Ntlemeza turns to court in battle with minister

Police Minister Fikile Mbalula
File picture: Supplied

General fights to keep job and wants Mbalula to stop ridiculing him

Police General Berning Ntlemeza is seeking a restraining order against Police Minister Fikile Mbalula whom he accuses of interfering with his job as Hawks head. Ntlemeza will also ask the North Gauteng High Court to stop Mbalula from embarrassing‚ humiliating and ridiculing him in public.

eNCA journalist Karyn Maughan tweeted copies of Ntlemeza’s court papers late yesterday, in which he argues that a court does not have the jurisdiction to remove him as head of the Hawks.

Mbalula and Ntlemeza have been engaged in what appears to be a Mexican standoff over the past two days.

The police minister is adamant that Ntlemeza is not allowed to return to work and has already replaced him.

Speaking at the SAPS training academy in Pretoria yesterday‚ he lashed out at “rogue elements” in the police who were still loyal to the defiant general.

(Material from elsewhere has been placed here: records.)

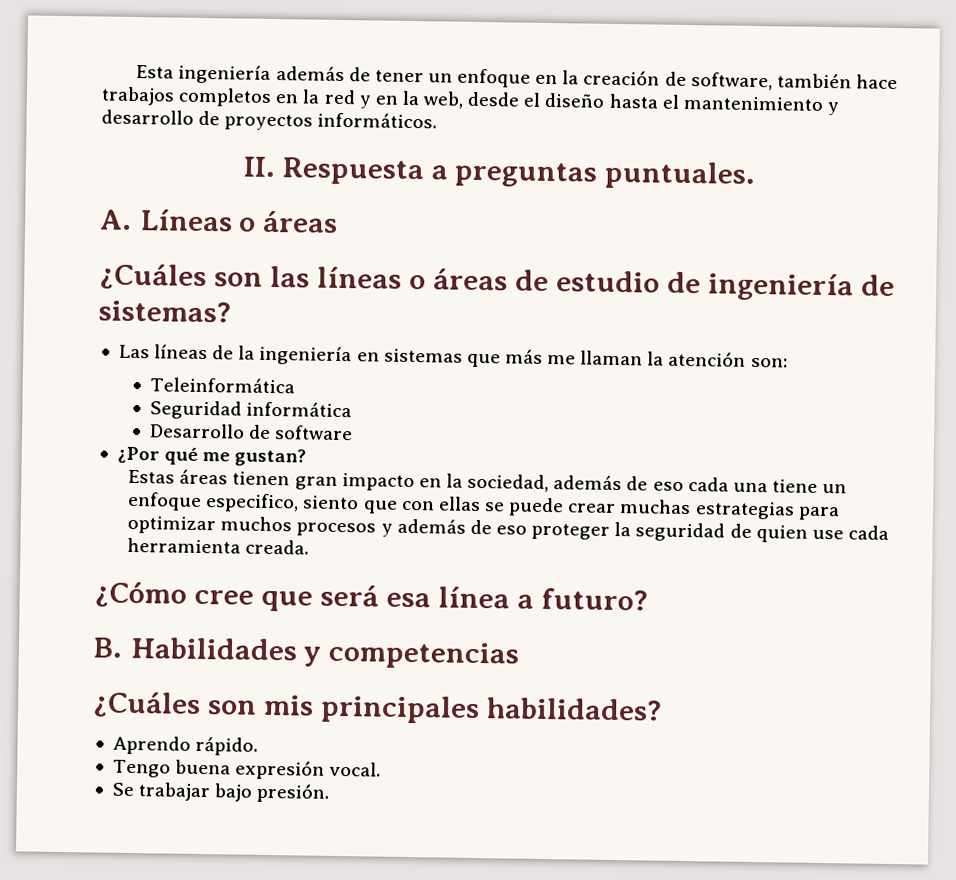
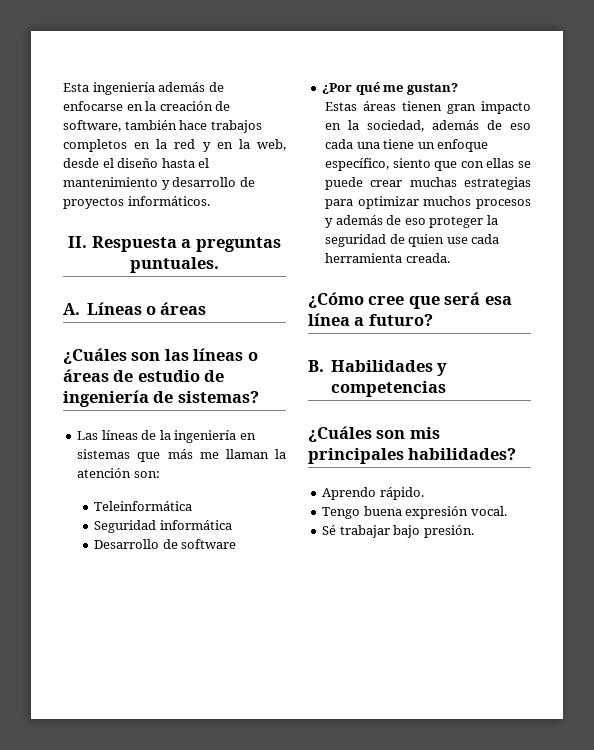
[374,68,532,88] tener un enfoque -> [63,101,123,111] enfocarse
[205,493,300,513] especifico, -> [325,158,390,171] específico,
[111,782,134,797] Se -> [322,525,337,535] Sé

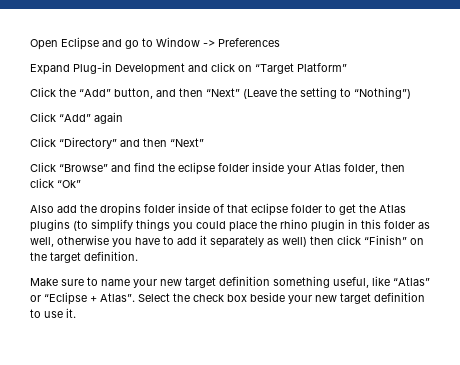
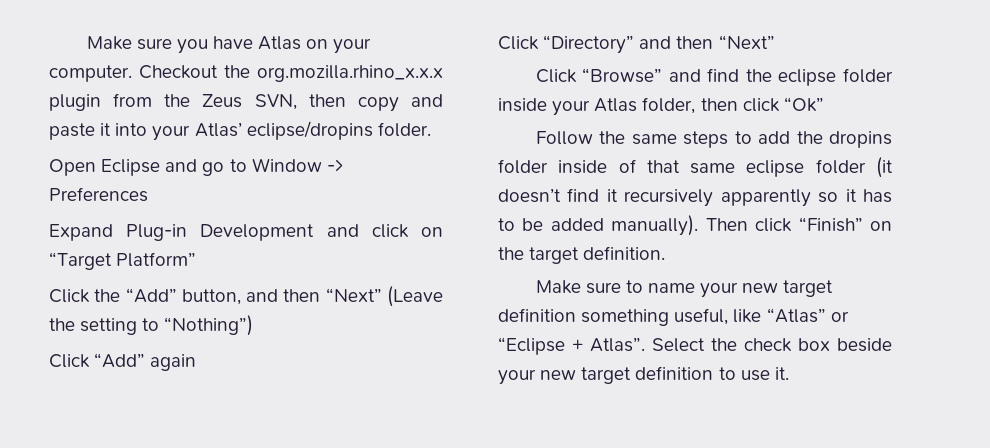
(30, 44) none -> [86,36,372,54] [49,65,443,82] [49,93,443,112] [49,121,431,141] Make sure you have Atlas on your computer. Checkout the org.mozilla.rhino_x.x.x plugin from the Zeus SVN, then copy and paste it into your Atlas’ eclipse/dropins folder. //
[30,205,54,213] Also -> [535,131,752,148] Follow the same steps to
[251,203,406,216] [30,219,430,232] [30,235,334,248] eclipse folder to get the Atlas plugins (to simplify things you could place the rhino plugin in this folder as well, otherwise you have to add it separately as well) then -> [690,157,893,178] [498,188,892,207] [498,215,748,236] same eclipse folder (it doesn’t find it recursively apparently so it has to be added manually). Then

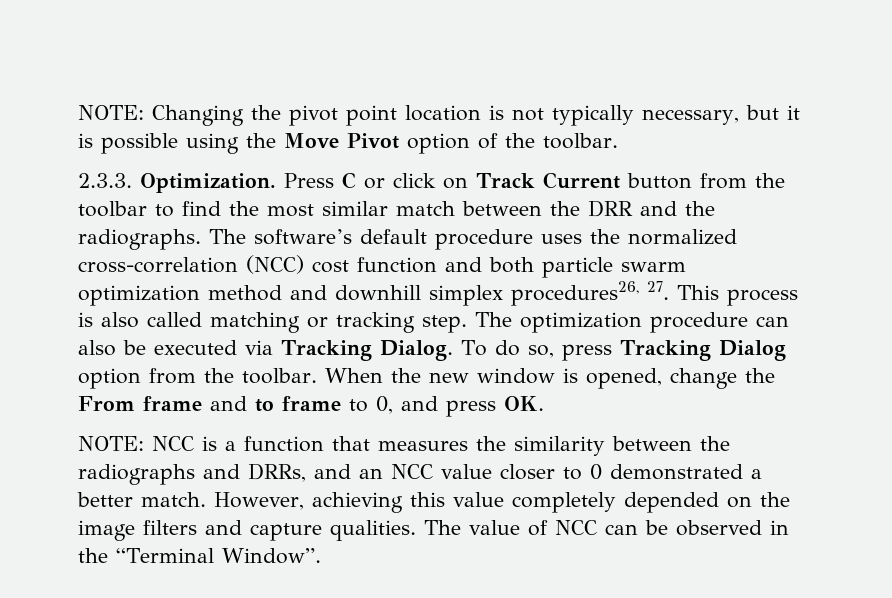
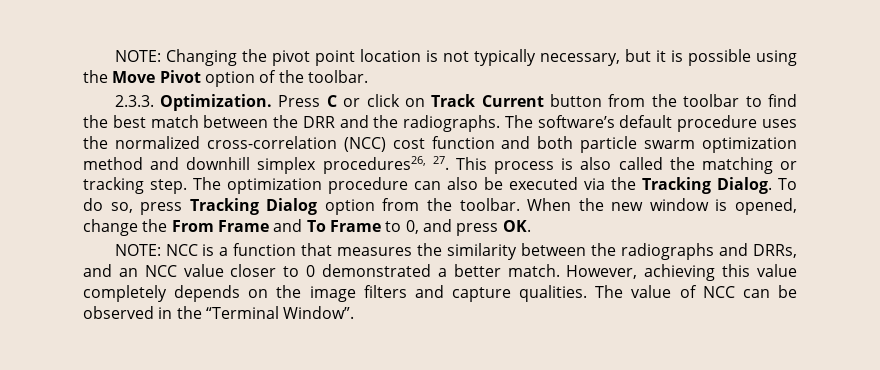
[267,201,388,217] most similar -> [112,115,146,128] best
(202, 319) none -> [669,157,695,170] the
(273, 347) none -> [611,177,637,190] the
[143,396,341,412] frame and to frame -> [217,219,381,232] Frame and To Frame
[623,492,719,513] depended -> [174,285,241,302] depends

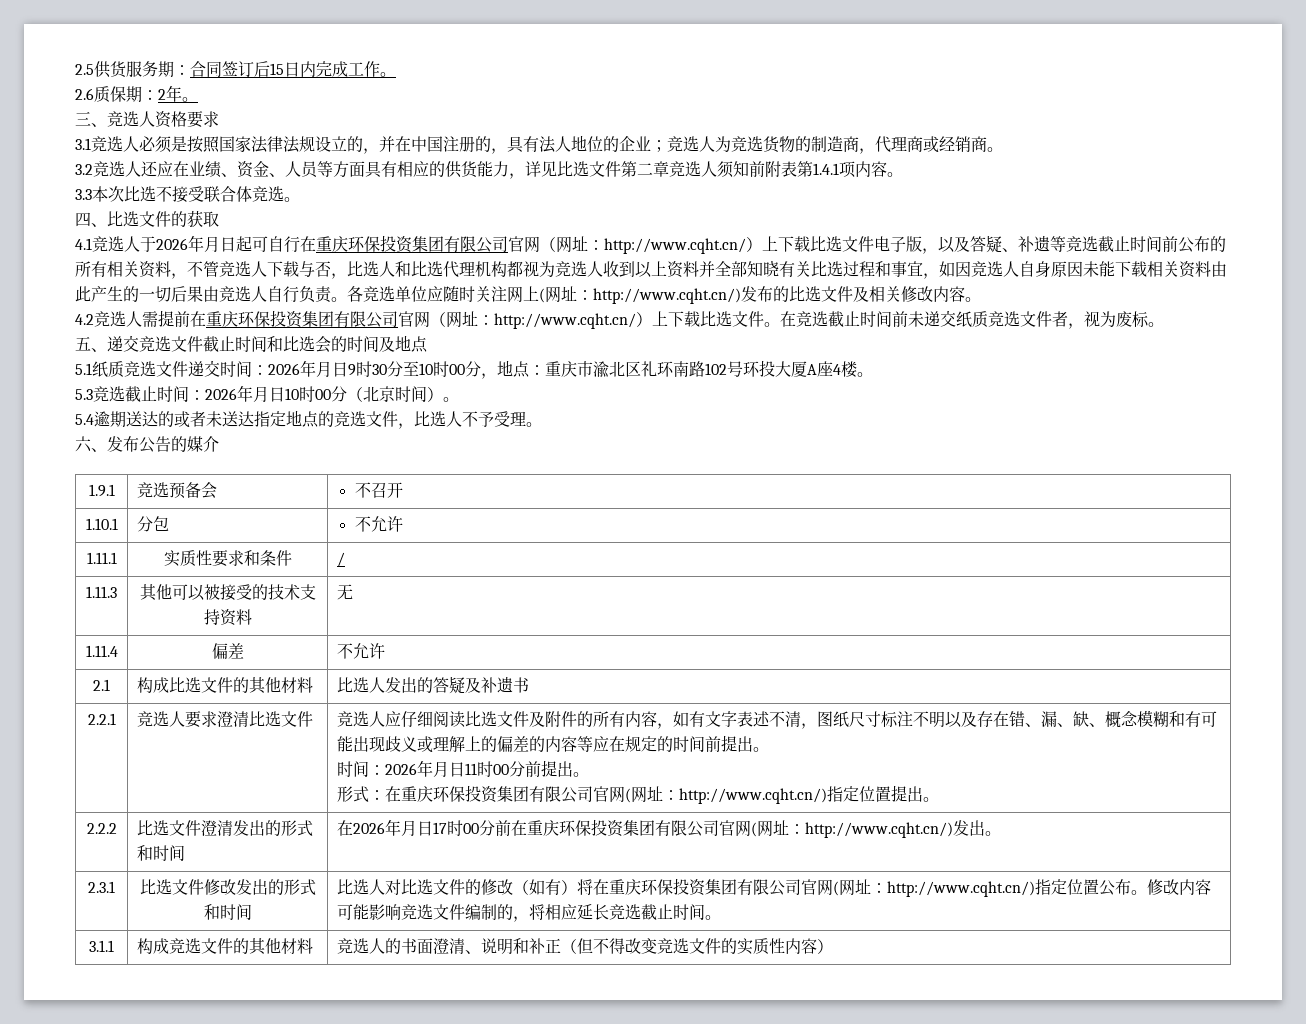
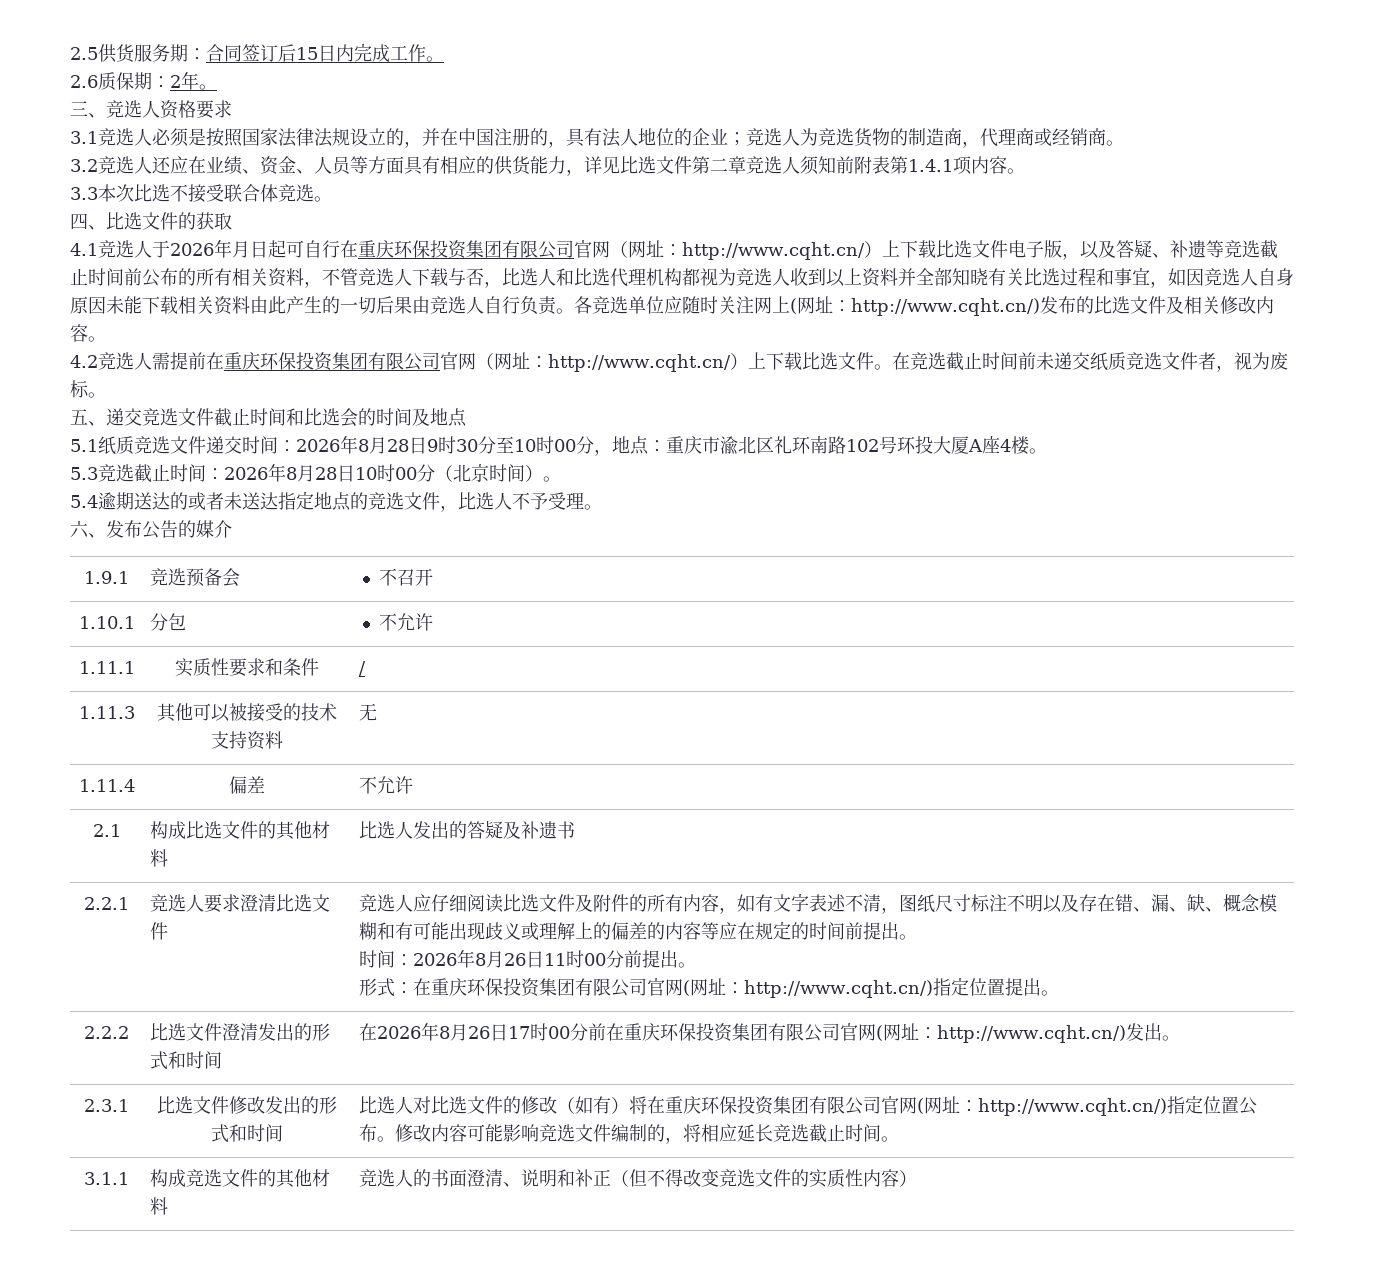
[316,361,332,377] 月 -> [358,437,409,454] 8月28
[253,386,269,402] 月 -> [286,465,337,482] 8月28
[432,761,449,777] 月 -> [474,951,526,968] 8月26
[400,820,417,836] 月 -> [438,1024,490,1041] 8月26

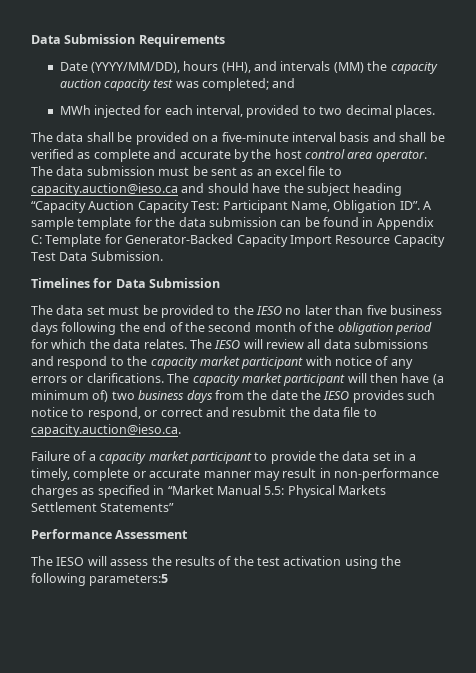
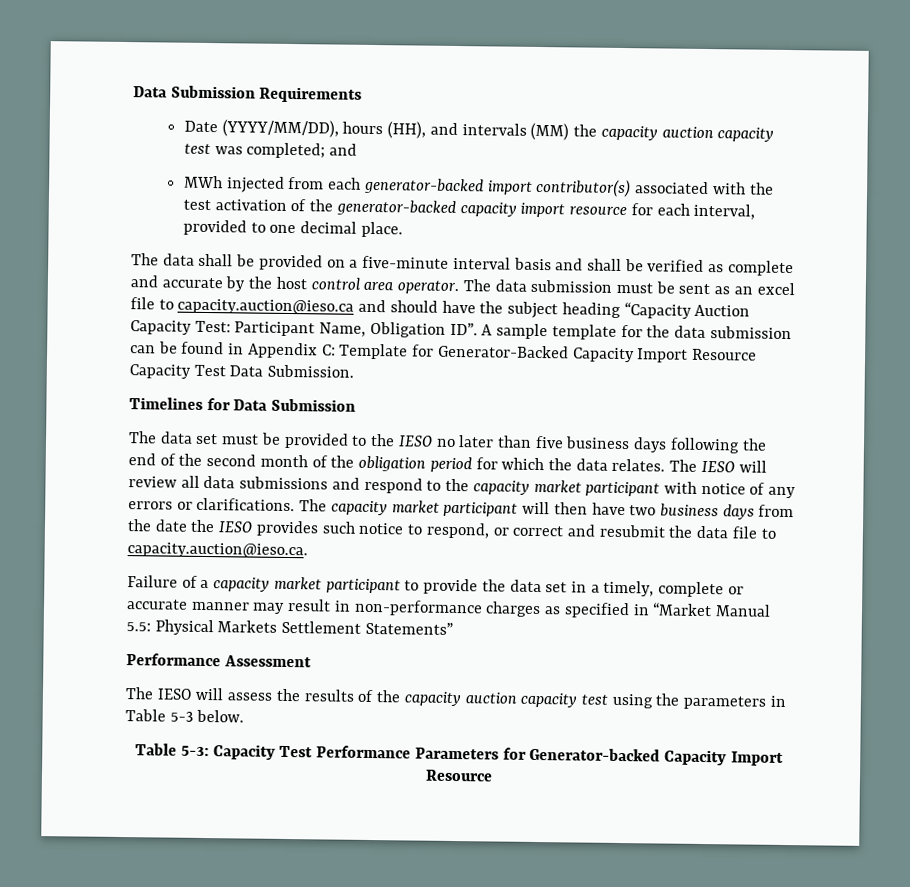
(141, 111) none -> [288,176,774,198] [183,199,628,218] from each generator-backed import contributor(s) associated with the test activation of the generator-backed capacity import resource
[319,105,435,118] two decimal places. -> [269,221,403,238] one decimal place.
[432,374,444,385] [31,390,109,402] (a minimum of) -> (626, 509) none
[257,556,402,569] [31,573,169,586] test activation using the following parameters:5 -> [403,691,786,710] [125,709,245,723] [135,743,784,766] [424,769,493,782] capacity auction capacity test using the parameters in Table 5-3 below. // Table 5-3: Capacity Test Performance Parameters for Generator-backed Capacity Import Resource

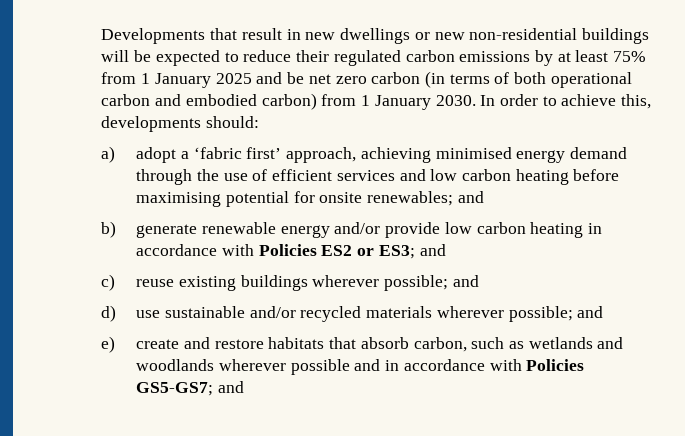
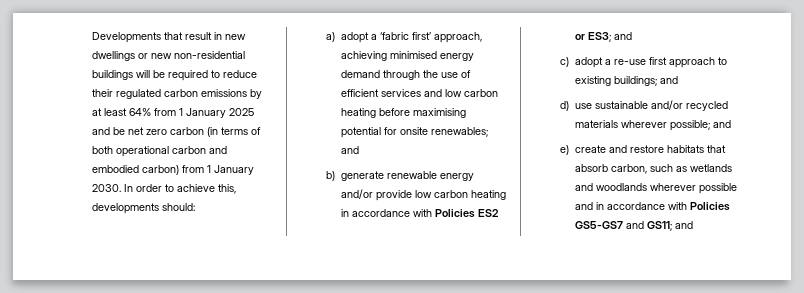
[155,50,220,66] expected -> [168,70,209,81] required
[613,51,647,62] 75% -> [129,108,152,116] 64%
[136,275,449,291] reuse existing buildings wherever possible; -> [574,57,727,68] [574,76,657,86] adopt a re-use first approach to existing buildings;
[136,382,214,396] GS5-GS7; -> [574,221,672,231] GS5-GS7 and GS11;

Mbalula demanded the general immediately return a state-owned car and cellphone.

“There is a new sheriff in town‚” he warned, but said that he was not at war with anybody.

“If General Ntlemeza is not going to return state property peacefully‚ we will retrieve it forcefully by law from him,” Mbalula said.

“If it means I must send the task force or the intervention unit because he is armed and dangerous‚ I will do it‚ because the law permits me to.”

Ntlemeza’s legal representative, Comfort Ngidi, said earlier in the day: “We have finalised papers to force the minister to retract what he is saying. What he is doing is unlawful.”

Earlier, Mbalula told police to “shoot to kill” if they came under fire from criminals, and reiterated his warning to criminals that police would meet fire with fire.

“Police must be ruthless against those who are armed,” he said.

“But what I am saying is, if they are shooting at you‚ you shoot back.

“Shoot to kill‚” he said.

The SAPS would escalate the war against crime, Mbalula said.

The police were developing a policy which would act as a guideline for officers on when to use force.

“We will meet fire with fire,” he said. “We will shoot to protect the innocent‚ we will shoot to protect ourselves and members of the force,” he said.

As part of the strategic planning under his leadership, he wanted to ensure the demilitarisation of the police, he said.

Specialised units such as the public order policing and tactical response units would receive the necessary training to address perceptions that they were militarised.

“The TRT will be used to deal with dangerous criminals. We will meet them head on in terms of our specialised units‚” Mbalula said.